How should one manage a group trying to elude detection by another group in D&D 5e?

For a one-on-one situation, stealth opposed to perception works well. However, if everyone rolls stealth/perception, the seekers' top roll will often exceed the hiders' worst roll, making it impossible for the hiders to succeed if the two groups are large (e.g. 10 hiders and 10 seekers).

A group check for the hiders seems like a reasonable solution in a passive perception case (i.e. if at least half the hiders beat the top seeker's passive perception, they elude the seekers). However, I don't know how this would work if the seekers were actively searching. There do not seem to be any rules for "opposed group checks".

My intuition suggests that in a hide and seek situation, the hiders' job becomes harder as their group size grows, while the seekers' job becomes easier as their numbers grow.

Best Answer

Seekers

People on watch for eight hours or so are not hyper-vigilant all the time - they chat, warm their hands at the fire, go for a leak etc. Unless there is some reason that seekers are actively looking for the hiders (e.g. a recent alarm) then this should be a passive Wisdom (Perception) check so in effect the hiders are rolling against a fixed (but unknown) DC.

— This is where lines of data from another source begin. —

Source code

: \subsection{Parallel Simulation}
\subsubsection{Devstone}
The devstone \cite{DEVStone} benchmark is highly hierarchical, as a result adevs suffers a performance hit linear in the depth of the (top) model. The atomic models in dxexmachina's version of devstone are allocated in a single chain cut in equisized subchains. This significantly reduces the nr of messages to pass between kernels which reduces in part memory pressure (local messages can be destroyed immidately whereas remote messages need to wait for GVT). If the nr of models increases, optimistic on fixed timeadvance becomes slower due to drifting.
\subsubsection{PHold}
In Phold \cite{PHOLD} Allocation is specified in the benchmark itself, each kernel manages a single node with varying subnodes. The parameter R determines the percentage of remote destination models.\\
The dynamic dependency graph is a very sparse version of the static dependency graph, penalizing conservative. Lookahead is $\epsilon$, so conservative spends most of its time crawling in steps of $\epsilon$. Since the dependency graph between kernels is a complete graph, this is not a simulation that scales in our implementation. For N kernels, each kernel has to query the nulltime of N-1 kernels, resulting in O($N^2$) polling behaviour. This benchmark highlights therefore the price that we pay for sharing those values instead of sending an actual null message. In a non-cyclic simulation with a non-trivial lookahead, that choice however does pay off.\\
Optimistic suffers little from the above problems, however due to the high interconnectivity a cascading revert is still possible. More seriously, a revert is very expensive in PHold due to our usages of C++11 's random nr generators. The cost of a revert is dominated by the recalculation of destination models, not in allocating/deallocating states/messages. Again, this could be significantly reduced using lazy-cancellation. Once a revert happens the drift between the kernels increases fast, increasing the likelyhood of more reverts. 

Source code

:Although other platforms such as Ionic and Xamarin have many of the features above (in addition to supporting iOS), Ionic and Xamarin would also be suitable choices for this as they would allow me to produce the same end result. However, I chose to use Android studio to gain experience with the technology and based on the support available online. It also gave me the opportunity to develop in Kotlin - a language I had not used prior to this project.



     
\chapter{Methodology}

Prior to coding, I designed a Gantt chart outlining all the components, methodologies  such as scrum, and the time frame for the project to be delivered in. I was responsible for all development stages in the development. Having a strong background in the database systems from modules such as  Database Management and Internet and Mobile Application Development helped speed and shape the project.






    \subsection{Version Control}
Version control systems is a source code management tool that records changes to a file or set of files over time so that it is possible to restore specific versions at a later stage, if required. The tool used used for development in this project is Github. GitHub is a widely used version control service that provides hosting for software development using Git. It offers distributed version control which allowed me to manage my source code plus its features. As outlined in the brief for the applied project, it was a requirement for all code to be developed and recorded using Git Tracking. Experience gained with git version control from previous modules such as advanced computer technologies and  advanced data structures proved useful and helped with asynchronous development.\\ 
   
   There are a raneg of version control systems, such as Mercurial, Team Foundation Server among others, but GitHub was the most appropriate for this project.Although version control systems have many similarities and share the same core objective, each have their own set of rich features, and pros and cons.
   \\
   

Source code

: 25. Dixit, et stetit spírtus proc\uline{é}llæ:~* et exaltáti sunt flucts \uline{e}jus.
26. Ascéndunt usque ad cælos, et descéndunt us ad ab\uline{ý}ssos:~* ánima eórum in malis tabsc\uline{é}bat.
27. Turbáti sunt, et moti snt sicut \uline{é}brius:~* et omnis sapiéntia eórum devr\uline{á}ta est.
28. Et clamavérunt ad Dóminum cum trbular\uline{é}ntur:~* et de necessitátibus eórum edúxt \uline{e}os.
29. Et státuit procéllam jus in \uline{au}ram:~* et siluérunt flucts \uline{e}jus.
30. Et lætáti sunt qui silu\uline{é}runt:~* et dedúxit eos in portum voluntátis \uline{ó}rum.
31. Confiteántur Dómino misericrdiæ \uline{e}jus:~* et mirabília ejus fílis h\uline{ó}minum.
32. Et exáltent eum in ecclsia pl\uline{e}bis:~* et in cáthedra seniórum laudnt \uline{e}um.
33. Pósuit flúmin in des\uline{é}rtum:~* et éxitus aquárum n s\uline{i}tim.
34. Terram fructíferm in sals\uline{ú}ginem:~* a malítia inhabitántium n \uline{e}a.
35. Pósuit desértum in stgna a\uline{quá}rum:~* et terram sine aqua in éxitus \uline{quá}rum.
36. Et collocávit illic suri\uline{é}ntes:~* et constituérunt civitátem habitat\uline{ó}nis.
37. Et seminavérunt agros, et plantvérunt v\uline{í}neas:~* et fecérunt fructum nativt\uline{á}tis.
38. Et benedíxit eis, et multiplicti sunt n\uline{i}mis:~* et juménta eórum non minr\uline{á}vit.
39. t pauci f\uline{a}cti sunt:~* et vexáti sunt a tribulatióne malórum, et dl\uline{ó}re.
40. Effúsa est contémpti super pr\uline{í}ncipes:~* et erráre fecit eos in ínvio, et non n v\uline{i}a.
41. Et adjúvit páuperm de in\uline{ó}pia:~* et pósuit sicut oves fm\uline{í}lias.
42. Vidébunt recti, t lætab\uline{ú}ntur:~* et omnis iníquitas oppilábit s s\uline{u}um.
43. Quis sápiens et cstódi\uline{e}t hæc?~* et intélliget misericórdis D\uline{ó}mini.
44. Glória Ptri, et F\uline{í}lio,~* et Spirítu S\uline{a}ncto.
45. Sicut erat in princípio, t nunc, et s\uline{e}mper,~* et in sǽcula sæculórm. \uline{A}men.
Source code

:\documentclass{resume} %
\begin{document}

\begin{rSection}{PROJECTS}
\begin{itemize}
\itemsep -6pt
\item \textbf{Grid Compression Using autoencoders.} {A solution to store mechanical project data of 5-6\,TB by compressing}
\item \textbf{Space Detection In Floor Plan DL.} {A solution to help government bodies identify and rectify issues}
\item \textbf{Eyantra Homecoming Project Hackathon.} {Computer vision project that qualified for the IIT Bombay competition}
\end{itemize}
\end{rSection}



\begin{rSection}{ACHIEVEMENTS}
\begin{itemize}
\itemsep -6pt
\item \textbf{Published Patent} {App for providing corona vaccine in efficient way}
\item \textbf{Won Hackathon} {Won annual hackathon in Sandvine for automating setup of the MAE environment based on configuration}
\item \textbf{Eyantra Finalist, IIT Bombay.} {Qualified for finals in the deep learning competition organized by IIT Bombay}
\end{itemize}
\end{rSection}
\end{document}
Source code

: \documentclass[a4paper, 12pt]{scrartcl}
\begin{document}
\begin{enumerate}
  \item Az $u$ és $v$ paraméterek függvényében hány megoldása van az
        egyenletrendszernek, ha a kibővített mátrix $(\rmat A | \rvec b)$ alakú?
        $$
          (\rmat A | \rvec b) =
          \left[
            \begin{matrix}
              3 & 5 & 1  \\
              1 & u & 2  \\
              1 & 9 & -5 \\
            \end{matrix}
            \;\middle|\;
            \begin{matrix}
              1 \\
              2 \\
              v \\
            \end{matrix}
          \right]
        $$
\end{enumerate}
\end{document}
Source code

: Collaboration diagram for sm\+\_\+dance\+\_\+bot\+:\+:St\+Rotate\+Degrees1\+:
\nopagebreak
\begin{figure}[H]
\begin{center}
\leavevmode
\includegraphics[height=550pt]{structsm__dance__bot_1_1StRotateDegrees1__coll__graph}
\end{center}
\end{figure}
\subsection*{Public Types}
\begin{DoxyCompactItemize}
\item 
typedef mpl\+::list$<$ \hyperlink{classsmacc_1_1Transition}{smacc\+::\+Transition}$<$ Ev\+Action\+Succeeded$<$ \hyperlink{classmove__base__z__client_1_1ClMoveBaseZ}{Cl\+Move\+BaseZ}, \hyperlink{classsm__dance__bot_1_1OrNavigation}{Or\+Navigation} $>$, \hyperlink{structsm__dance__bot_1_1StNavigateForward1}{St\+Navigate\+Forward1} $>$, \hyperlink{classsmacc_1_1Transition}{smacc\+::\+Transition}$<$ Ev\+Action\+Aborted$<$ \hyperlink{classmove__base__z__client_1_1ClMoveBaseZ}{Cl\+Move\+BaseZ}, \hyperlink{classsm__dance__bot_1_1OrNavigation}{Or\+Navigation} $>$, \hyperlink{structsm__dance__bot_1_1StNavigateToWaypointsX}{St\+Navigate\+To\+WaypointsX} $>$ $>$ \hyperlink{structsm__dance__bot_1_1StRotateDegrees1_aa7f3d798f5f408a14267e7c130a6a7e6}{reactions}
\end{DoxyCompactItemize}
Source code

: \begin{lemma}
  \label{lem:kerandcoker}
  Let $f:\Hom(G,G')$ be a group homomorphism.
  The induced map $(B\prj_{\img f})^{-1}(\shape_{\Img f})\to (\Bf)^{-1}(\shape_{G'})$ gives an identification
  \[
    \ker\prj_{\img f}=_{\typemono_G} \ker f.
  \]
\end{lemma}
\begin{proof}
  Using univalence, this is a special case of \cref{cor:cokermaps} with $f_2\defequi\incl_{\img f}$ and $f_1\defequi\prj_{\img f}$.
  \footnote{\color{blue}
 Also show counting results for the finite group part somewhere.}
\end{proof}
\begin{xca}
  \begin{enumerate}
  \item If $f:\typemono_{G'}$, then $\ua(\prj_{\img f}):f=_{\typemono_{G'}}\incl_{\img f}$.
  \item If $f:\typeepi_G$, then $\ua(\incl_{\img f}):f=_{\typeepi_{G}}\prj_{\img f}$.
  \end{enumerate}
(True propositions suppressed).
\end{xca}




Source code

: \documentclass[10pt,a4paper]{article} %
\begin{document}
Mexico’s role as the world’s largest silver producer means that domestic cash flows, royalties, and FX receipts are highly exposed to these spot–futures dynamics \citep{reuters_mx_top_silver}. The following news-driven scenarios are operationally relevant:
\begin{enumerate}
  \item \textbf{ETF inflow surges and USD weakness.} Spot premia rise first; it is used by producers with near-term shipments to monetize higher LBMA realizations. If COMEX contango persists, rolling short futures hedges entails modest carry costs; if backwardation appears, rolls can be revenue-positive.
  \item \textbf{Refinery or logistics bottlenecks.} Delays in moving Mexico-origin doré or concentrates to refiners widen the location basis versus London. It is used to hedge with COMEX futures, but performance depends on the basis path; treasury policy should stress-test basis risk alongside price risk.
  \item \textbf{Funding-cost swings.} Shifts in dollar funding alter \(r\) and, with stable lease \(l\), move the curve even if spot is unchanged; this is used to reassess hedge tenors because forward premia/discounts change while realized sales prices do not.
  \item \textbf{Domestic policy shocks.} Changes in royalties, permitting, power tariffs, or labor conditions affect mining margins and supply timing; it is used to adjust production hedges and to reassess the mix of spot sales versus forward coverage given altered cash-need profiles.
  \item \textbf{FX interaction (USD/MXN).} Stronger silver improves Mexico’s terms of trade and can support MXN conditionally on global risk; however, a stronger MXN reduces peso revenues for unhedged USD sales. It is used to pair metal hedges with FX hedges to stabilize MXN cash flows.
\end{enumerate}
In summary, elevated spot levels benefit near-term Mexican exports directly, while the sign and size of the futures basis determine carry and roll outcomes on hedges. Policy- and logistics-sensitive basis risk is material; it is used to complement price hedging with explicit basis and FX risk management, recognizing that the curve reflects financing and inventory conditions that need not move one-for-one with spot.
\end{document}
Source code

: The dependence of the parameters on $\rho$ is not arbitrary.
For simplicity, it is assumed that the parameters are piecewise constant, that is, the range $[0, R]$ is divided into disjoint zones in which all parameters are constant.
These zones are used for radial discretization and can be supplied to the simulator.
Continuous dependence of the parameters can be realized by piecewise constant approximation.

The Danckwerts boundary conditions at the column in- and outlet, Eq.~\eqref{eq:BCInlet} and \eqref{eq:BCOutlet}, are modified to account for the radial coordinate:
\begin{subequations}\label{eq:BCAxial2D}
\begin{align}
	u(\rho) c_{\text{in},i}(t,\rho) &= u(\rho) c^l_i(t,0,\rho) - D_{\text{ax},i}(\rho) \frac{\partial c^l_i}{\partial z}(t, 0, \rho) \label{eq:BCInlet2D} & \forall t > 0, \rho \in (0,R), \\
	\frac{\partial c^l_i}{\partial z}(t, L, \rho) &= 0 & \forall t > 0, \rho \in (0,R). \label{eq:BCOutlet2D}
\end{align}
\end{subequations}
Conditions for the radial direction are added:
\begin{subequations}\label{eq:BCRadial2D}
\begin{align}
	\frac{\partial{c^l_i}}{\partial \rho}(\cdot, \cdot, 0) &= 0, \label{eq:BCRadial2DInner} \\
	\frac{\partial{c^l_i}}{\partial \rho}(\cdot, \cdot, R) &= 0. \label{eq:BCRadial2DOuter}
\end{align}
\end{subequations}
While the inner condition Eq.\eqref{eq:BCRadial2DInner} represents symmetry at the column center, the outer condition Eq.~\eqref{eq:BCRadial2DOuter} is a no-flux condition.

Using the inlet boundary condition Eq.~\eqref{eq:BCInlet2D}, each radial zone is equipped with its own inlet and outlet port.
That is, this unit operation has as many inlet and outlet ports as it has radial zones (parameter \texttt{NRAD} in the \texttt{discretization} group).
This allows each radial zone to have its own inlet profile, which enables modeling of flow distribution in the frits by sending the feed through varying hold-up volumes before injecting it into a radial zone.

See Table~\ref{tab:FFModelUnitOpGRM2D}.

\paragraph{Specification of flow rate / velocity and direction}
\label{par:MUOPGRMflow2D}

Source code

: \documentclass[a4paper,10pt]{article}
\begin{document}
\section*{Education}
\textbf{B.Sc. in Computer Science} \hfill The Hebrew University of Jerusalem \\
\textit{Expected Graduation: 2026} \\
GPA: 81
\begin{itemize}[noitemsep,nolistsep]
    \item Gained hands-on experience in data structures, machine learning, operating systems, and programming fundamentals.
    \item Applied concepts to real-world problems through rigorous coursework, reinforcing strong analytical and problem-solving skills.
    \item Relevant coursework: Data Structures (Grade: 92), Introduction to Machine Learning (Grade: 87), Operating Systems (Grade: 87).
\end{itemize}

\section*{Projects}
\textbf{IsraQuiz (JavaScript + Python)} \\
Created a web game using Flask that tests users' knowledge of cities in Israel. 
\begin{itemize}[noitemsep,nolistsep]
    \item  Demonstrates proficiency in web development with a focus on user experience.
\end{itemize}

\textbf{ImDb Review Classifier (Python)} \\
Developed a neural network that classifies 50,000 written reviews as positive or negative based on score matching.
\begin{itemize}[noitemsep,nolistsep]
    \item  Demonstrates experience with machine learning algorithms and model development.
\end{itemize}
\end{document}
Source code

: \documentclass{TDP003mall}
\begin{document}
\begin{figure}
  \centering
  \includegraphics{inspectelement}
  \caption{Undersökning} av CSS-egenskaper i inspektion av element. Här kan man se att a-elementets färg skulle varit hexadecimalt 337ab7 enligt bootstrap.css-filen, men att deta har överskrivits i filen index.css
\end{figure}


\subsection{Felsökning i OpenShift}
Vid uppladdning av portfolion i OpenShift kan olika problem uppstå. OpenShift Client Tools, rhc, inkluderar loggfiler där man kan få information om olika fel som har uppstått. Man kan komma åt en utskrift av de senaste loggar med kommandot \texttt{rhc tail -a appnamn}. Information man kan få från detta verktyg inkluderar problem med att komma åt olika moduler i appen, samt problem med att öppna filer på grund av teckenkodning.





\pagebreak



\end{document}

If there are multiple seekers then they should us the Working Together rules on p. 175 of the PHB; this gives advantage to the person with the best Wisdom (Perception), +5 on passive or 2 rolls on active checks. Don't forget that there are lots of ways that this advantage can be cancelled: dim light being the most often overlooked.

Hiders

The needs of your scenario should dictate if you use group checks or not. That is, is it more interesting/fun for the characters to succeed or fail as a group or individuals.

Group checks (PHB p.175) make things much easier for the hiders. For example, for 4 characters all needing to roll an 11 or more a group check will result in success 68.75% of the time whereas individual checks will have no one detected only 6.25% of the time (http://anydice.com/program/8892). Notwithstanding, bigger groups make both more difficult, however, for group checks it is a slow decline while individual checks fall off a cliff.

Helping someone sneak is problematic, I can see arguments both ways. Obviously, calling out instructions would be counter productive but relying on others to watch the guards while you only watch for their hand signals would really help. My personal feeling is if the players can tell you how teamwork gives them advantage then let them have that advantage. (I am assuming that it is usually the players that are hiding, not the monsters).